*REQUIREMENT*. Each line in the records below, from the one that contains "(393, 162) = (129, 178): white" to the one that contains "(1035, 431) = (707, 318): monitor", should be reproduced exactly, the first and last included.

*STORED DATA*.

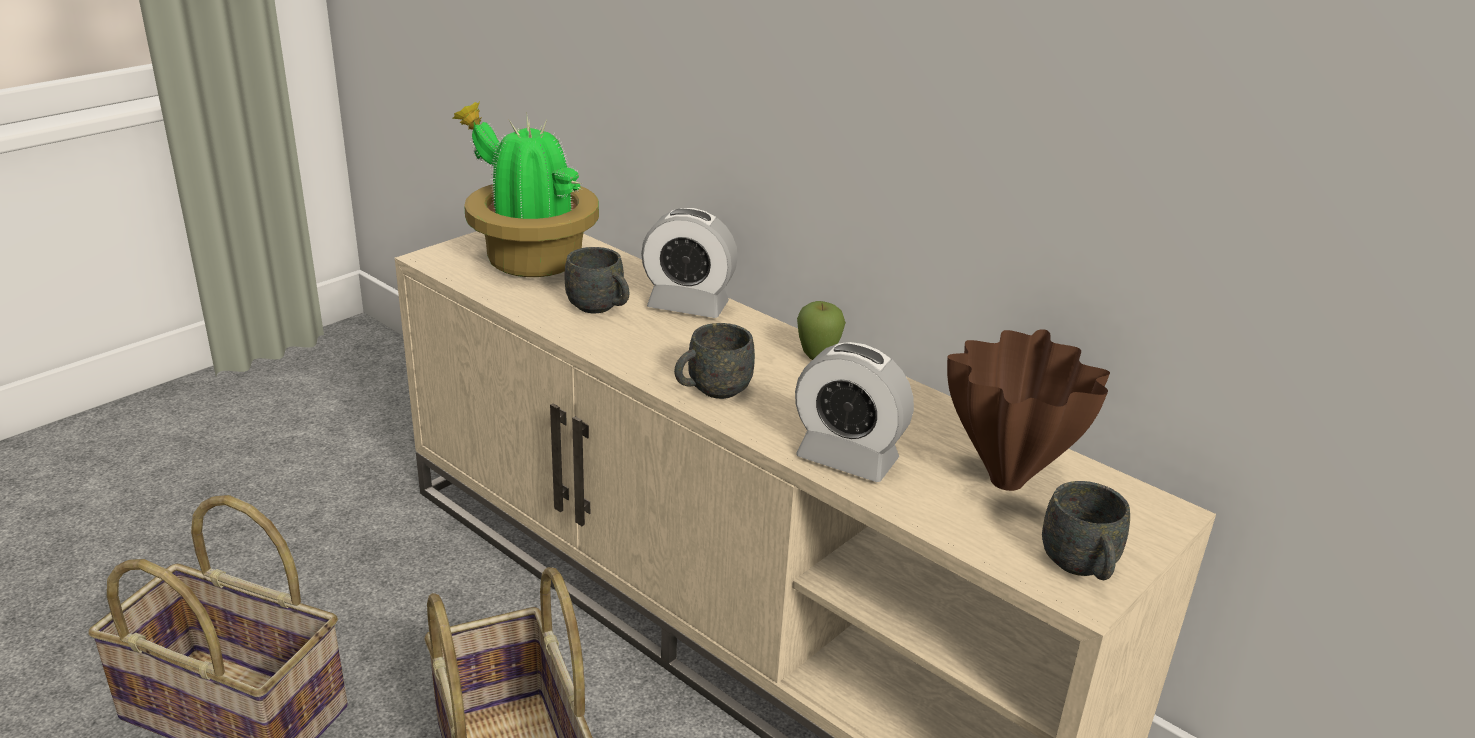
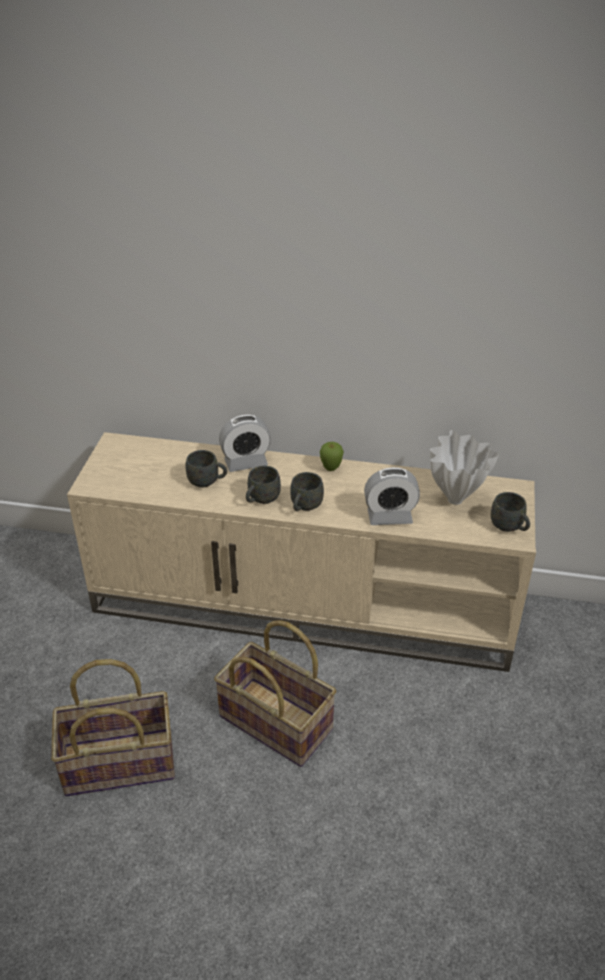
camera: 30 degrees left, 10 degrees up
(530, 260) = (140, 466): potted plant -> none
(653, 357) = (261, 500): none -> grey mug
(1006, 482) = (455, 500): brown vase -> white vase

--

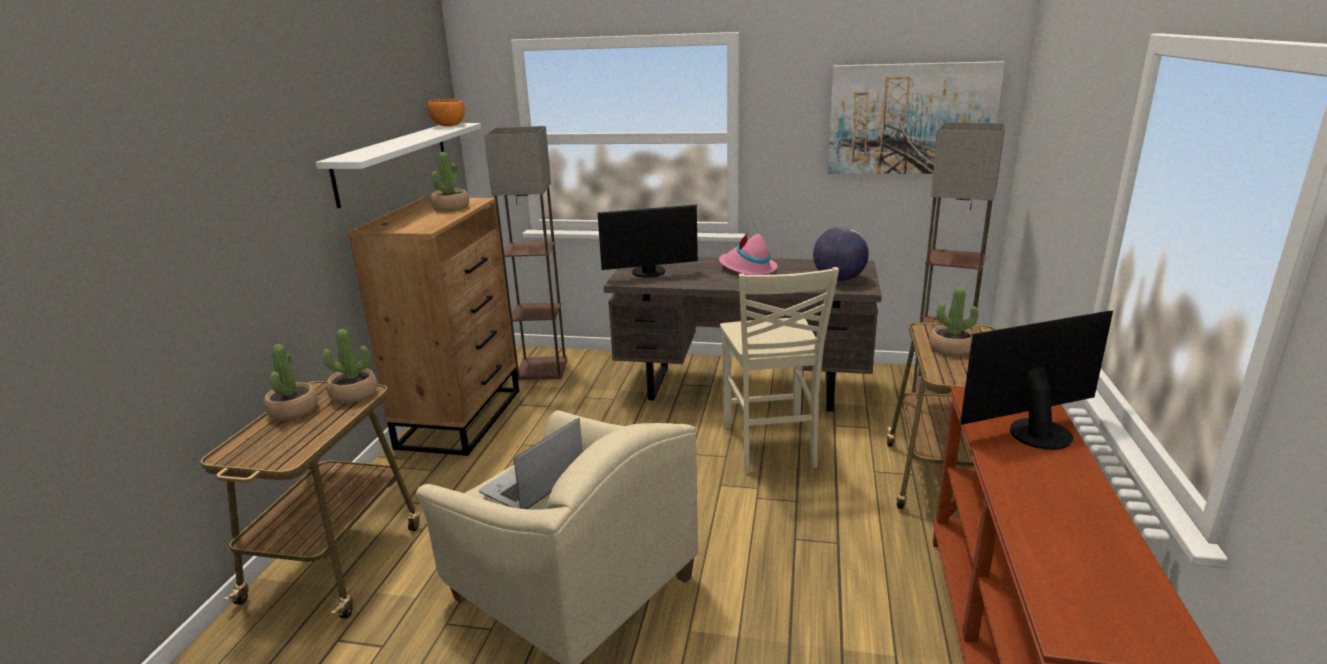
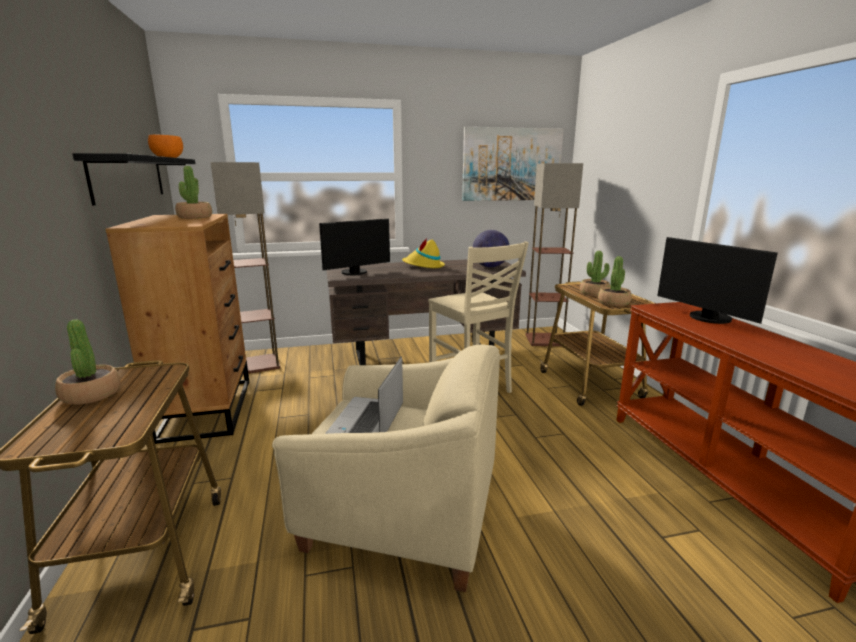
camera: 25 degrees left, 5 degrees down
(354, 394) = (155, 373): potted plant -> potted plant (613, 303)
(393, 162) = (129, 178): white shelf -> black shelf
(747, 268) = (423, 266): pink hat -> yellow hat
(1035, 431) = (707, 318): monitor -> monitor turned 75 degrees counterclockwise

* * *

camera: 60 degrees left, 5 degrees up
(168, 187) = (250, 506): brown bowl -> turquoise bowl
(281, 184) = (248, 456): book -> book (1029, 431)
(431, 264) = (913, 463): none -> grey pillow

*SOLUTION FOR THIS EXERCISE*.
(393, 162) = (129, 178): white shelf -> black shelf
(747, 268) = (423, 266): pink hat -> yellow hat
(1035, 431) = (707, 318): monitor -> monitor turned 75 degrees counterclockwise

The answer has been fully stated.